- WORK INSTRUCTION 1
Copy the forum thread on drugs and tobacco, starting with "## rednip120372 (Dec" and going on through "(Feb 1, 2011)", but swap "uniforms" for "work clothes".
- WORK INSTRUCTION 2
Write the next post in the forum thread on drugs and tobacco, picking up right after its last line.

- READING PASSAGE
===

# drugs and tobacco



## rednip120372 (Dec 5, 2011)

Just been browsing the jobs section and being a English plumber can't believe some company's in the US perform drugs tests and forbid employees using tobacco whilst in there uniforms! 
Never seen this here in the UK I find the different ways plumbers work etc in the US compared to over here in England fascinating. It's so interesting I realy want to find out more about your working practices any recommendations on a good book!


----------



## incarnatopnh (Feb 1, 2011)

You can use drugs on the job in the UK?


----------



## AlbacoreShuffle (Aug 28, 2011)

You are reading a great book right here.
Just read through some of the treads and you'll get a good idea how things work on this side of the pond.


----------



## Mississippiplum (Sep 30, 2011)

incarnatopnh said:


> You can use drugs on the job in the UK?


Lmao, I don't see how any work could get done if that's the case.


----------



## plbgbiz (Aug 27, 2010)

===

- STORED DATA
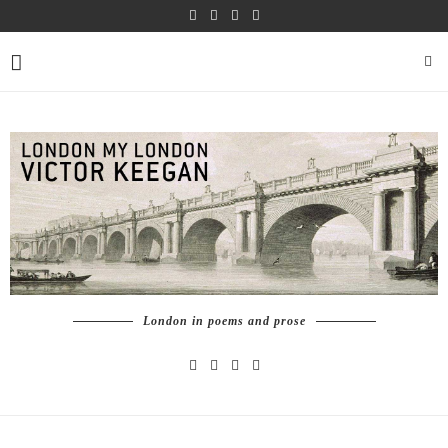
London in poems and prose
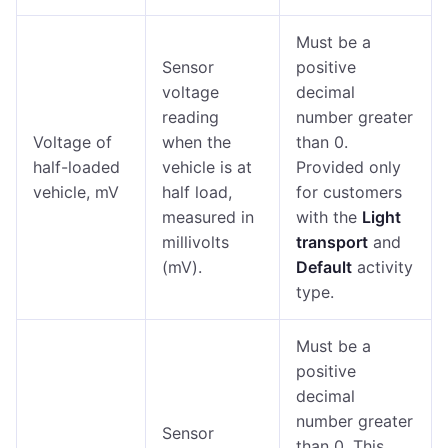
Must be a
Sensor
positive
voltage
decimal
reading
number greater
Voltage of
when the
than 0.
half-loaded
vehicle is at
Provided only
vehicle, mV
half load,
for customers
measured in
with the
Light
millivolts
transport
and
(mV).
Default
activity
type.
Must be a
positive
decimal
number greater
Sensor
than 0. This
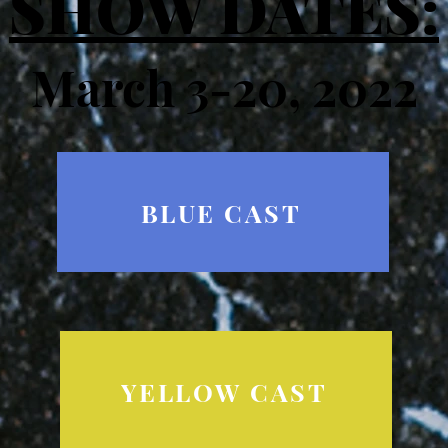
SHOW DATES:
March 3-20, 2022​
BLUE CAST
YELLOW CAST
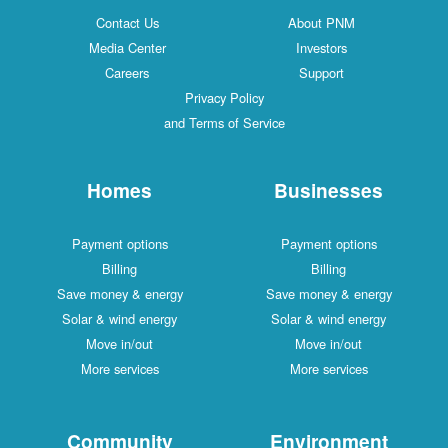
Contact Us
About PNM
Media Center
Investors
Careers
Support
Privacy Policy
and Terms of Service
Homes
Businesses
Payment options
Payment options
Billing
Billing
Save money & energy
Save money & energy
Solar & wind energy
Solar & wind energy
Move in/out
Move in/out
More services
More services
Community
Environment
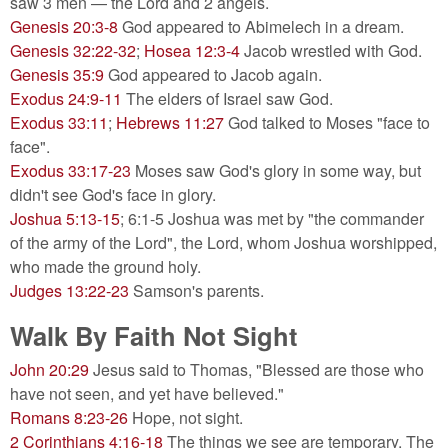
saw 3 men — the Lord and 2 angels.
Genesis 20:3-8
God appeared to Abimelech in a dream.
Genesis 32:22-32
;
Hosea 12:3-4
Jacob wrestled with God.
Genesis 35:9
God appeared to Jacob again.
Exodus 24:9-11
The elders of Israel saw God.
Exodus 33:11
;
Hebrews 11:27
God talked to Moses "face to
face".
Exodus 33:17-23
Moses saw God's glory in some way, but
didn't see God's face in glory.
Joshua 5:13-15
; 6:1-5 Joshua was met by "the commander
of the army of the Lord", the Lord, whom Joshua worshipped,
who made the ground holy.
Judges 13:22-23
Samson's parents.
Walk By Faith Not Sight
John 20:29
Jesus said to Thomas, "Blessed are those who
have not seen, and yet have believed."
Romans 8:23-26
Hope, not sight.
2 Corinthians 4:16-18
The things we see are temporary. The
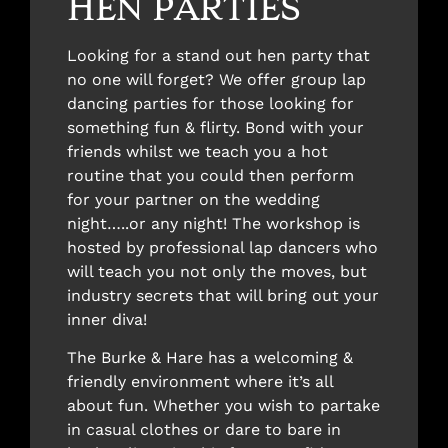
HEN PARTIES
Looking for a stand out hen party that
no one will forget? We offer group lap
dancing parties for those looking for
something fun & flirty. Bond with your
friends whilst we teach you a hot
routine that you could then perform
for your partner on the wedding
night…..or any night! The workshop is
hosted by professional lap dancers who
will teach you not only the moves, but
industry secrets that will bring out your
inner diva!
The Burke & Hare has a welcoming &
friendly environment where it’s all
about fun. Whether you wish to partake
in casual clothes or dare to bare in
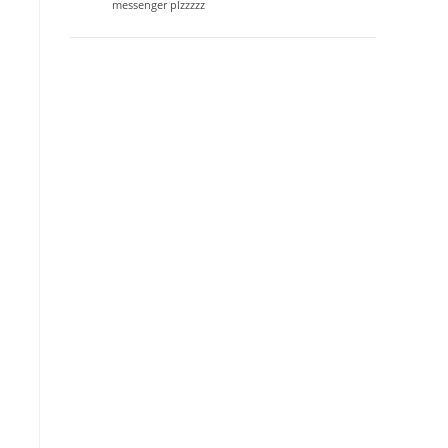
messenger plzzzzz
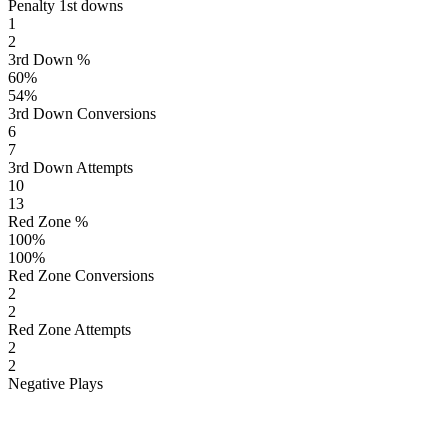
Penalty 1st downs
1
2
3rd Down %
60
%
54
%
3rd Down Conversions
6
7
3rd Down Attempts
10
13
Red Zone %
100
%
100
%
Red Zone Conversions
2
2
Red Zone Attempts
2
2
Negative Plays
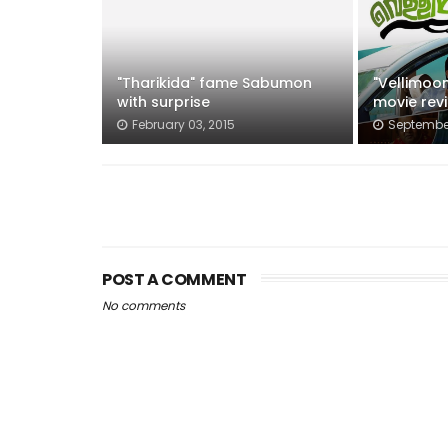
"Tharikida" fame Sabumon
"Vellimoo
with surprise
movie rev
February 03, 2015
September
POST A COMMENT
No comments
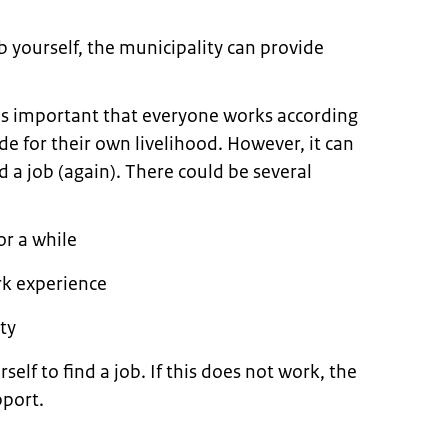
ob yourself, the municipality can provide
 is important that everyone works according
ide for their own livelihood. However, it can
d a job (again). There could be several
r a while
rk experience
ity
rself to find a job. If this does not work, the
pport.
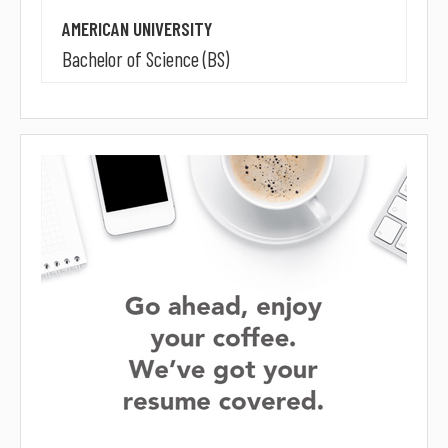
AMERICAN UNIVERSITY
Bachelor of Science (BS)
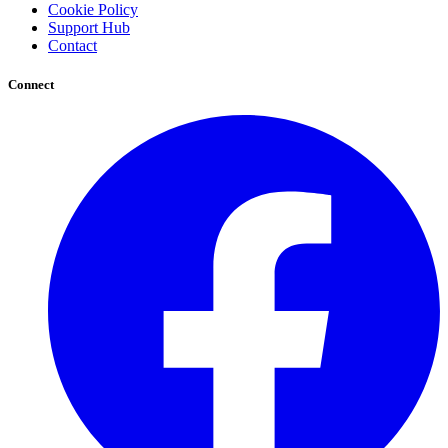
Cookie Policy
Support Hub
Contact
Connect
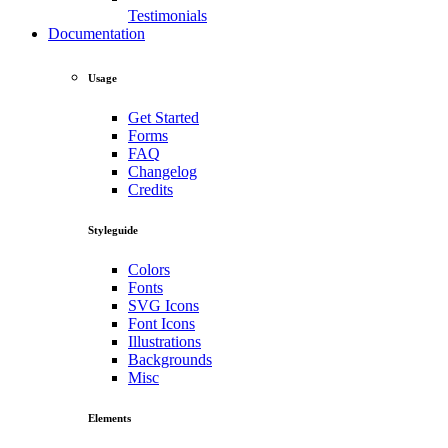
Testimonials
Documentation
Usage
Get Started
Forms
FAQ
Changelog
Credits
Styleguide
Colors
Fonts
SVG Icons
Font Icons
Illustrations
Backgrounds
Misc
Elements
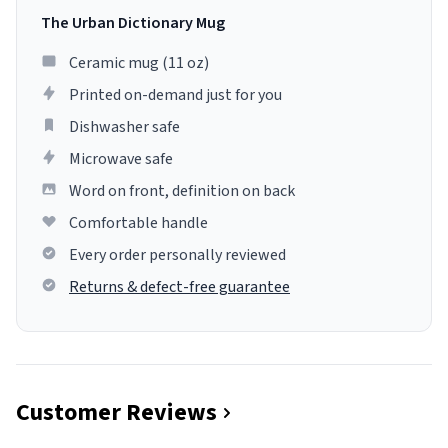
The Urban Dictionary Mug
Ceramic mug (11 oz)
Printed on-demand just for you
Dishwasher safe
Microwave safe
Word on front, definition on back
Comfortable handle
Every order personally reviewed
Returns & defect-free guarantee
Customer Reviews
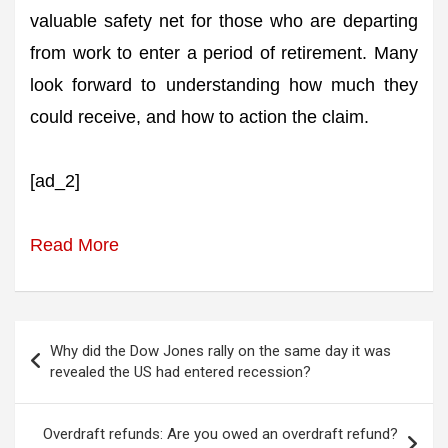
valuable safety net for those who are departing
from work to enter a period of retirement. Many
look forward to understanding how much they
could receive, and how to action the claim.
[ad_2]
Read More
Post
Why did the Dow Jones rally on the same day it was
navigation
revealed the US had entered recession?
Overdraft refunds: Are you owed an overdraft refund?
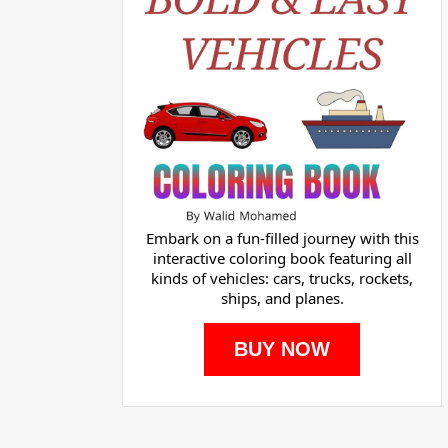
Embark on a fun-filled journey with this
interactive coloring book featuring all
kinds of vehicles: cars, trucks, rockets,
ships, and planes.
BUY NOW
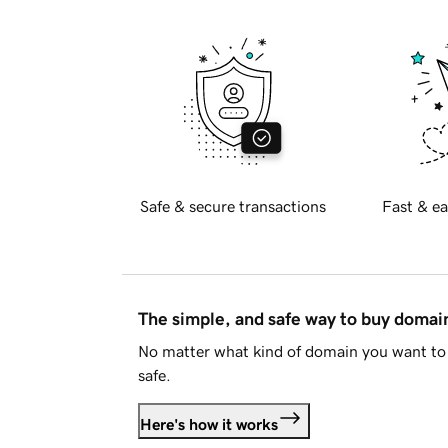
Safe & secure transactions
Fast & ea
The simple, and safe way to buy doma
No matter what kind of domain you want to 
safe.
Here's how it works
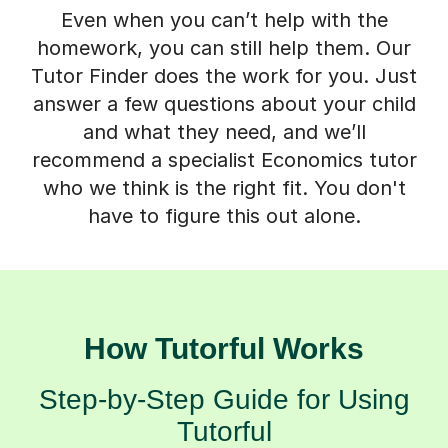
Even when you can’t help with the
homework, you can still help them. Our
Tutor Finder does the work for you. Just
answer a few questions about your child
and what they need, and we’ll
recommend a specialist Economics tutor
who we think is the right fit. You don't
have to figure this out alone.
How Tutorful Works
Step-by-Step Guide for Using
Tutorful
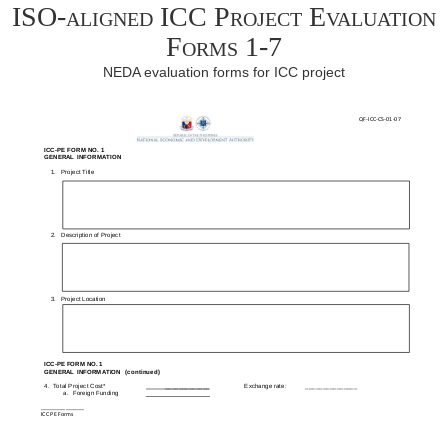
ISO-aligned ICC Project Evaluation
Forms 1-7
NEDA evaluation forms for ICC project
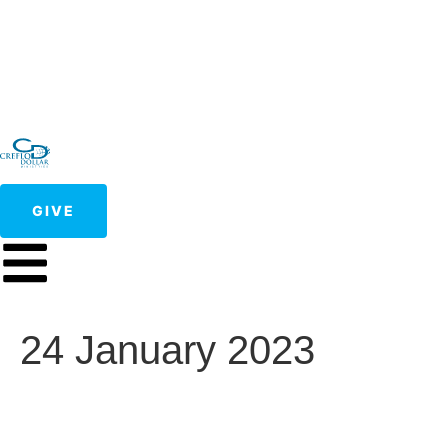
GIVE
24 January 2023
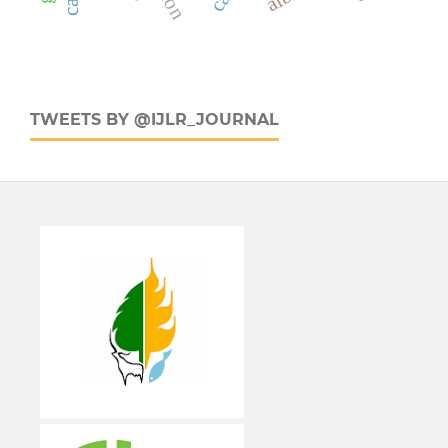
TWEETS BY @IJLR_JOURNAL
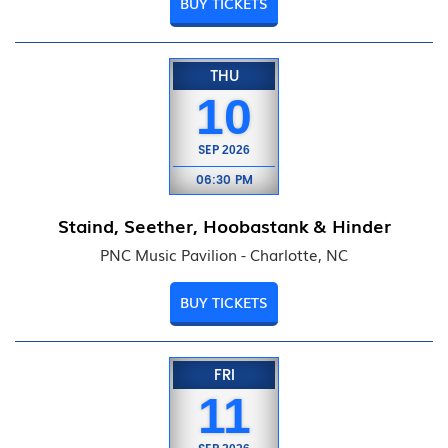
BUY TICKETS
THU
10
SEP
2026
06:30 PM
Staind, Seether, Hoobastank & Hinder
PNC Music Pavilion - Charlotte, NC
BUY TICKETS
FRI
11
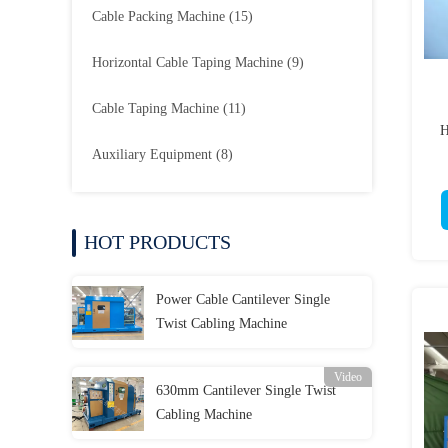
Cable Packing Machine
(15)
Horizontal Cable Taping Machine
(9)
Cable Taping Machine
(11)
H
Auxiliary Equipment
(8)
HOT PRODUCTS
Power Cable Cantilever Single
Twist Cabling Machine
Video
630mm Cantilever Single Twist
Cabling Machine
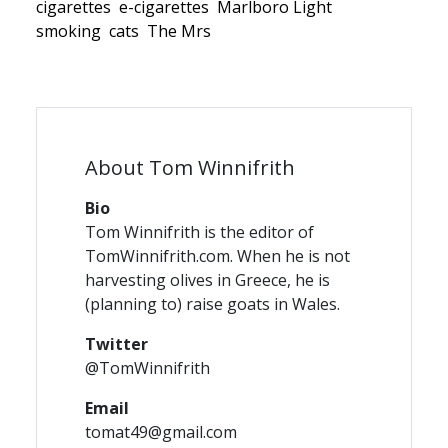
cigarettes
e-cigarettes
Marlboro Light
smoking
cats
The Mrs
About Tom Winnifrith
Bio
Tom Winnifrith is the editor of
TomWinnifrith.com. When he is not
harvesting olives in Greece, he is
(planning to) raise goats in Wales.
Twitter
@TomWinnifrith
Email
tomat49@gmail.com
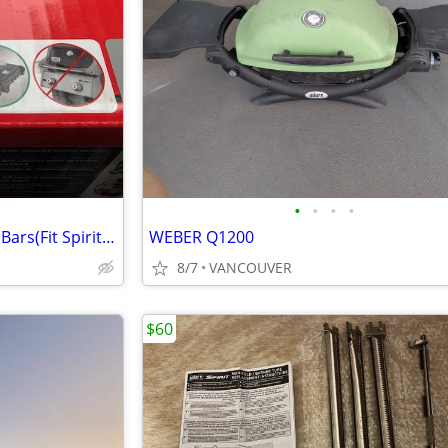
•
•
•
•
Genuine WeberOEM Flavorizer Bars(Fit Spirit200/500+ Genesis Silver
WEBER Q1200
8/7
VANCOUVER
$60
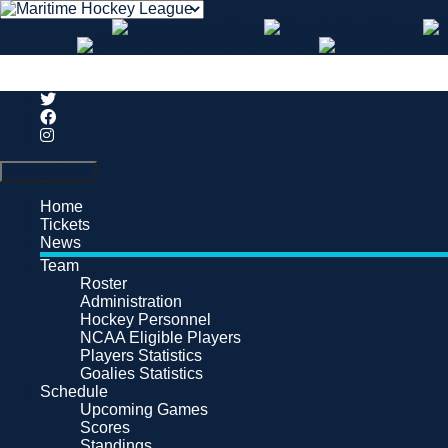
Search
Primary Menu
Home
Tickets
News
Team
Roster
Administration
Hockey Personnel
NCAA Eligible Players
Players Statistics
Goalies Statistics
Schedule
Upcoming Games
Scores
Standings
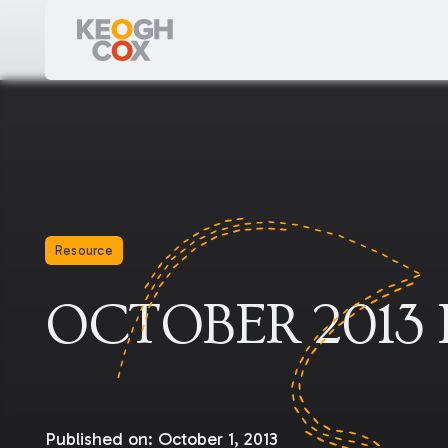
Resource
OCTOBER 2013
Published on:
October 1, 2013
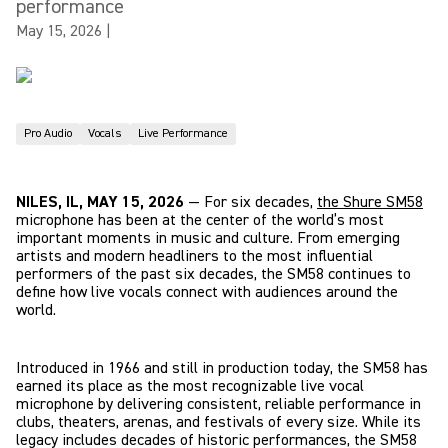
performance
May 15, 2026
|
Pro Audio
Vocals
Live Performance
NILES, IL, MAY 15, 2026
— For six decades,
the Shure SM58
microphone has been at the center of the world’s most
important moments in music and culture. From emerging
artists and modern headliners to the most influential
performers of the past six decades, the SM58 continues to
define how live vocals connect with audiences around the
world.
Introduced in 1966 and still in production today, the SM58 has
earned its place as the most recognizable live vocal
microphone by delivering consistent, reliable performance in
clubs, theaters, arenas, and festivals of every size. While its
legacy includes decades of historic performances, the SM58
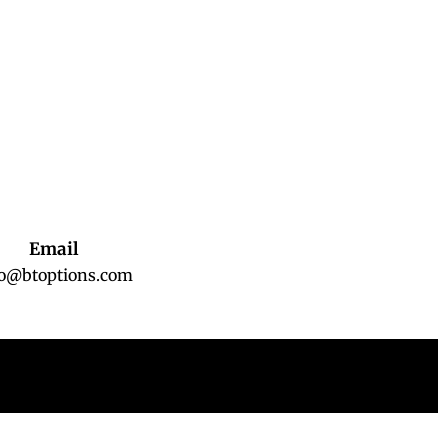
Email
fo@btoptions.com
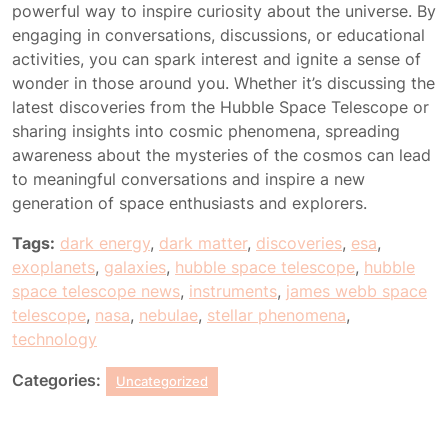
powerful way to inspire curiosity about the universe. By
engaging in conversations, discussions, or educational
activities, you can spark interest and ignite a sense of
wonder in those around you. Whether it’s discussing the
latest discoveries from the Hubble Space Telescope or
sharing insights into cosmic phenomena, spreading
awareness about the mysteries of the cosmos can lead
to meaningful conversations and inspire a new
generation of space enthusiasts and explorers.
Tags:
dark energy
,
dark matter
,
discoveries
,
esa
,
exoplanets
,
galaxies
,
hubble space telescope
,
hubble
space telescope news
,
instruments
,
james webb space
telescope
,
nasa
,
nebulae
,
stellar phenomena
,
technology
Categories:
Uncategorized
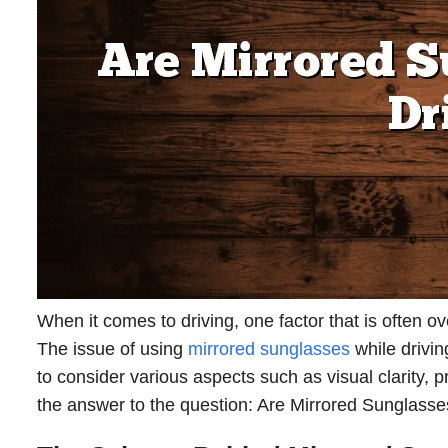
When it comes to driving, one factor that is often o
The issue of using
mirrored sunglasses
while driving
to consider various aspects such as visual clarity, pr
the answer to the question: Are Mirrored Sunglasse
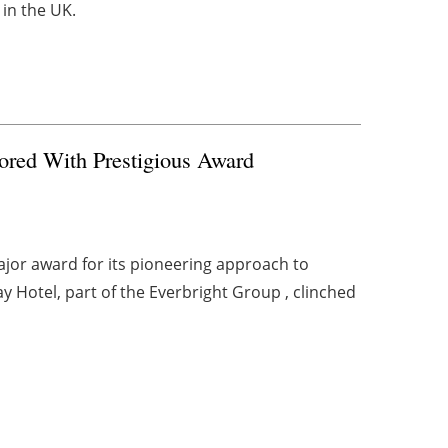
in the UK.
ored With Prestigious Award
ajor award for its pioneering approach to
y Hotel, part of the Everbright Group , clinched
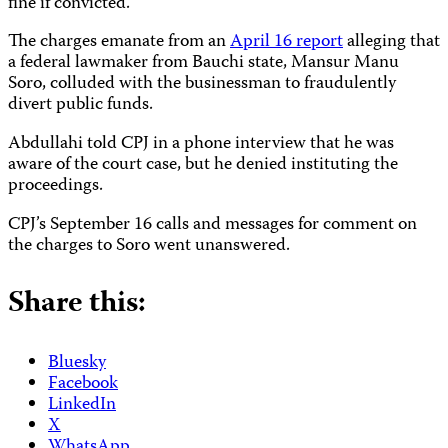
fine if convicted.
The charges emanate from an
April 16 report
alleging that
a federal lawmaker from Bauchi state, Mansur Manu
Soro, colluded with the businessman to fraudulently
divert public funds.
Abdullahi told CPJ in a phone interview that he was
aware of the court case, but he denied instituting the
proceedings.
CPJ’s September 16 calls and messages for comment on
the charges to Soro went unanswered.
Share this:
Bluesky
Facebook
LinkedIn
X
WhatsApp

===

- OUTPUT 1
## rednip120372 (Dec 5, 2011)

Just been browsing the jobs section and being a English plumber can't believe some company's in the US perform drugs tests and forbid employees using tobacco whilst in there work clothes! 
Never seen this here in the UK I find the different ways plumbers work etc in the US compared to over here in England fascinating. It's so interesting I realy want to find out more about your working practices any recommendations on a good book!


----------



## incarnatopnh (Feb 1, 2011)

- OUTPUT 2
rednip120372 said:


> ...being a English plumber can't believe some company's in the US perform drugs tests and forbid employees using tobacco whilst in there uniforms! .....


Smoking has fallen far from grace here in the U.S. It is often deemed quite offensive to non-smokers and down right reviled by former smokers.

That said, there are also many that will maintain their right right to smoke no matter the affect on those around them whether real or supposed.

Some shops are more strict on this than others and we also have some real scum that openly condone drug and alcohol use on the job. We have it from one end of the spectrum to the other in the good ole USA.


----------



## Widdershins (Feb 5, 2011)

plbgbiz said:


> Smoking has fallen far from grace here in the U.S. It is often deemed quite offensive to non-smokers and down right reviled by former smokers.
> 
> That said, there are also many that will maintain their right right to smoke no matter the affect on those around them whether real or supposed.
> 
> Some shops are more strict on this than others and we also have some real scum that openly condone drug and alcohol use on the job. We have it from one end of the spectrum to the other in the good ole USA.


Who are you calling "scum"?

My drug policy is very opaque -- If you have some, you have to share it with the Boss at the end of the day when we're unwinding and rehearsing for our next gig.


----------



## ChrisConnor (Dec 31, 2009)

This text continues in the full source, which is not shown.